A Voting Person’s Opinion on Greece

When I heard that news yesterday that Greek President George Papandreou had announced that there would be a nationwide referendum on the austerity measures required by the European bailout plan I was instantly pissed off at him. What right does the Greek government have to sink the European economy? Then I got to thinking a bit more about it and realized I had mixed opinions; I’m of two—maybe even three—minds about this.

Mind Number 1, “The Initial Reaction”:

What the hell right does the President Papandreou have to cause this sort of havoc? The European Union is bending over backward to keep Greece afloat despite the enormous and (apparently) unsustainable public debt that it has amassed. The pensions and payments that are going through (according to American news reports) to the average lazy Greek citizen are mind boggling. Get a job, people!

Mind Number 2, “The Second Thought”:

Now wait a minute. Greece is a democracy, just like us. Don’t they have the right, nay the requirement to chime in on something that will have such a serious effect on their nation for the foreseeable future? Of course, that’s why there are elected officials, brought to the head of their governments and legislative bodies to lead, rather than have the country run by popular fiat.

Mind Number 3, “My Considered Opinion”:

I think this is not an entirely bad idea, depending on how the referendum is worded. I think it’s a terrible idea if the vote is for, “Do you approve the austerity measures?” Rather, it should be something along the lines of, “Do you approve the continued membership of Greece within the European Union, tied to the Euro.” If the government can sell the idea that it’s a good thing to remain part of the Euro zone, rather than reverting to a solo, debt-wracked country, then this referendum might actually pass.

I think that if it does not pass, we’re in for a wild financial worldwide ride. If Greece removes itself, or is booted from, the European Union, it will be bad for everyone, and worse for Greece. From the news reports, I’m not sure how successful the current government will be in convincing Greek citizens to vote for the bailout.

It’s probably not a good idea to try and sell them that it’s good for the rest of the world.

Comments

One response to “A Voting Person’s Opinion on Greece”

  1. SKG Avatar
    SKG

    Greece has way too much debt.

    Further vast cuts in public spending on top of 17+% unemployment (already) will totally crash their economy.

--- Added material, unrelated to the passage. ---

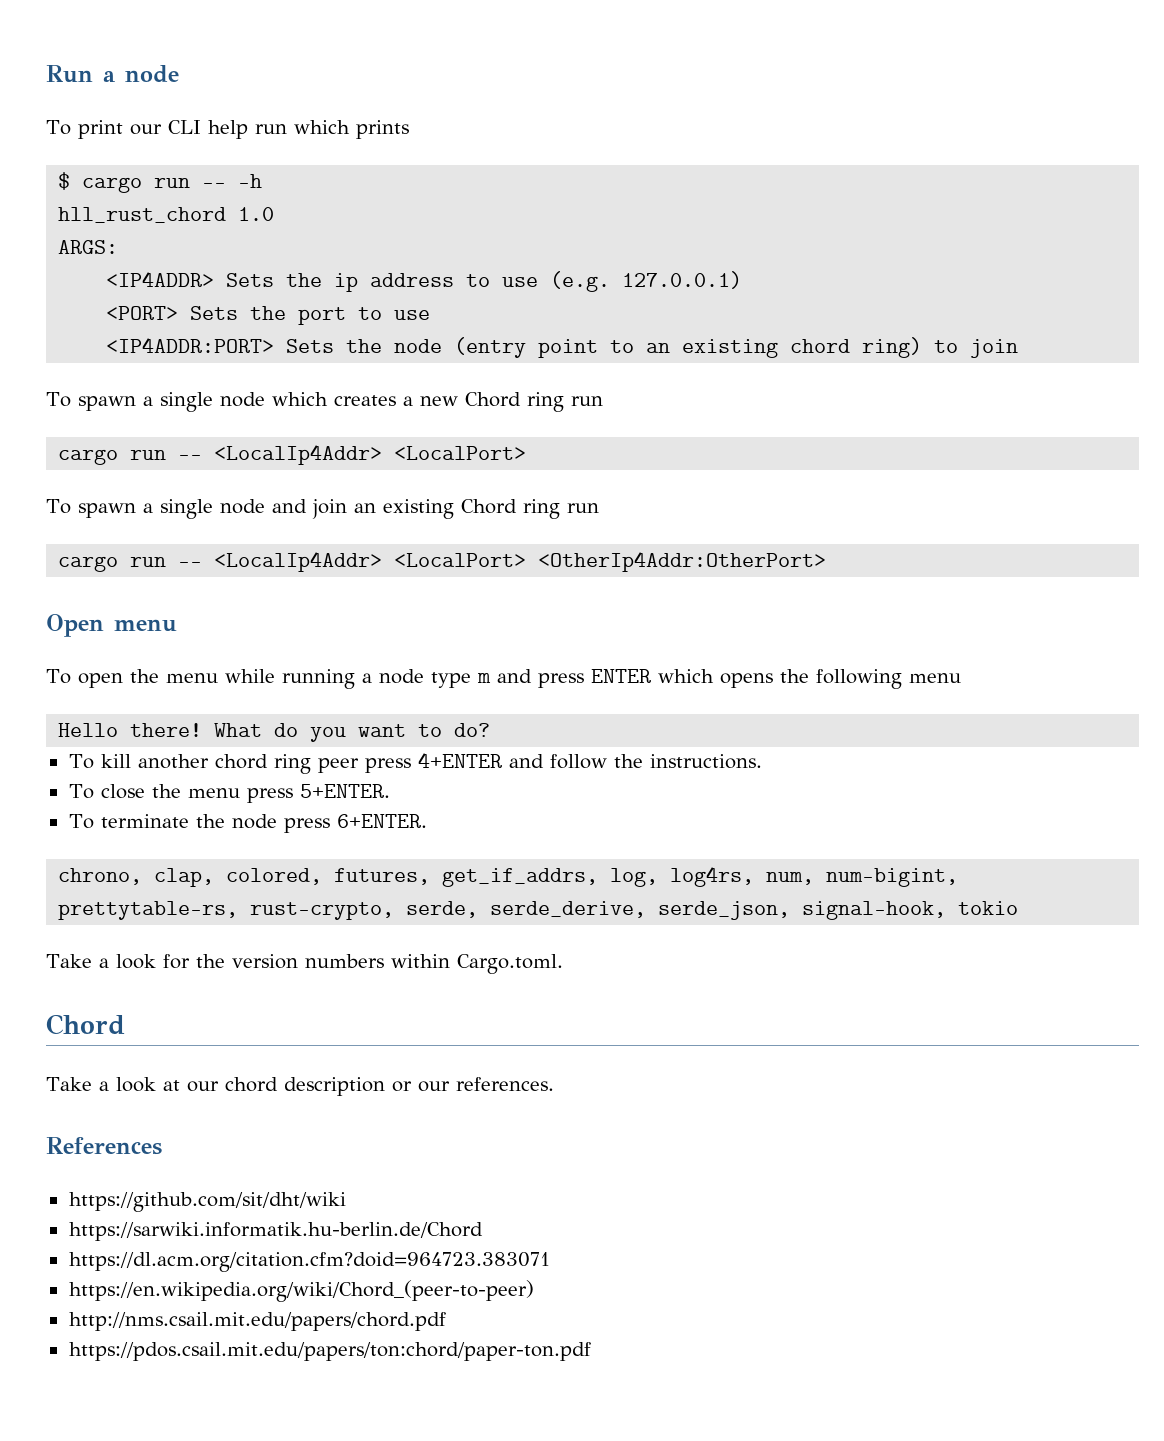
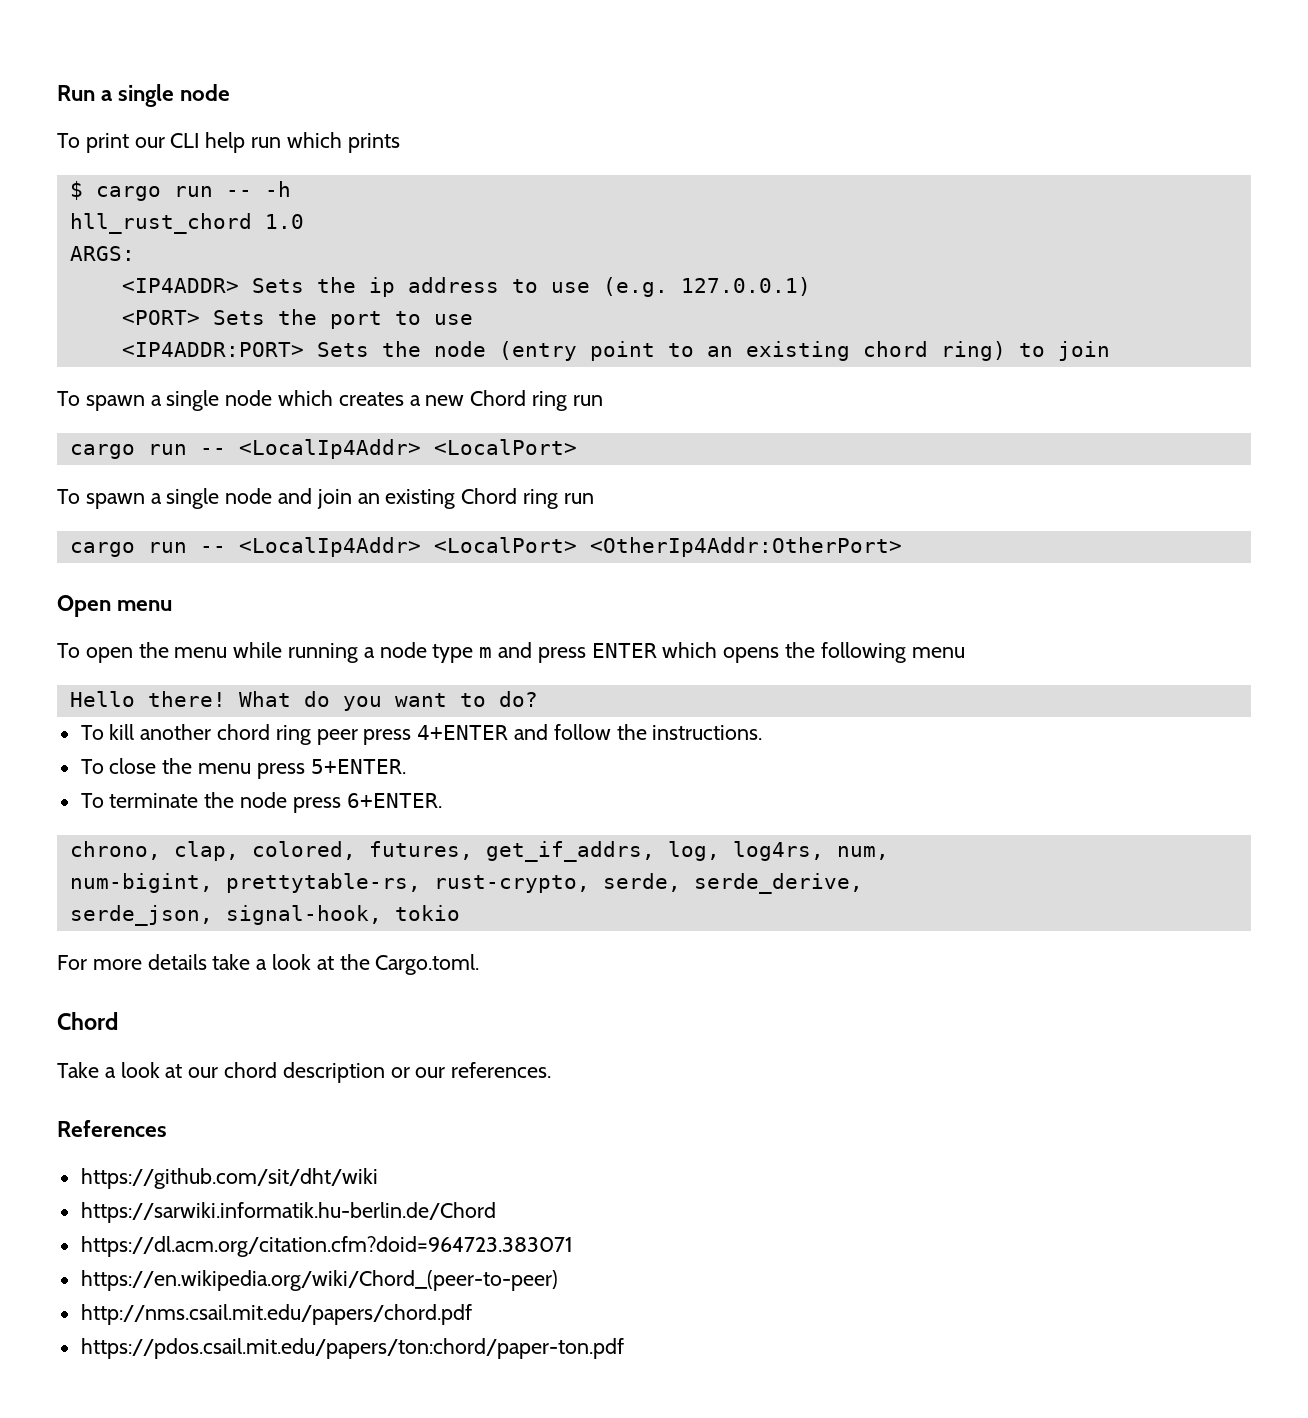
(115, 76) none -> [118,84,175,107] single
(815, 878) none -> (889, 853) //
(647, 909) none -> (863, 883) //
[46,954,450,969] Take a look for the version numbers within -> [57,954,370,970] For more details take a look at the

    The debt has to be reduced, by either forgiveness / default (debt holders eat the losses), or by inflation (all asset holders in Euros eat the losses).

    The current plans of tiny reductions in the debt (the 60% “haircut” only applies to a small portion of privately held debt), selling off Greek public assets (including revenues to public parks, etc.) , and piling up MORE debt as the economy further crashes.

    All this, to save the big French and German banks from all defaulting because they loaned Greece money. Which was used to buy German goods. Which floated up the German economy artificially. And now the German government will have to backstop their banks.

    So Greece, at any level, doesn’t have a whole lot of motivation to take this plan, as it is just going to end up auctioning off their public goods and putting them further into debt for the big default that’s been coming down the tunnel for close to 2 years now.

    (Similar logic applies to Spain, Portugal, Italy, and Ireland, who all received vast inflows of investment dollars from France and Germany, and all now have total debt, public+private, at absurd levels.)

    So this move is a combination of blackmail, to get 3 more months of bailouts without actually implementing further immediate austerity plans, and possibly preventing the Greek people from burning down all the government buildings.

    Frankly, if Europe can’t figure out how to fix their banks and let Greece default (which probably involves the ECB printing vast quantities of money and/or inflation above 2-3%), then Greece is probably better off getting out of the Euro, defaulting on everything, and then using a new Drachma’s floating exchange rate to prevent vast capital inflows and external debt.

    And then Europe has to deal with the cascade of weaker countries defaulting. And/or Germany backing out of the Euro and going back to the DM.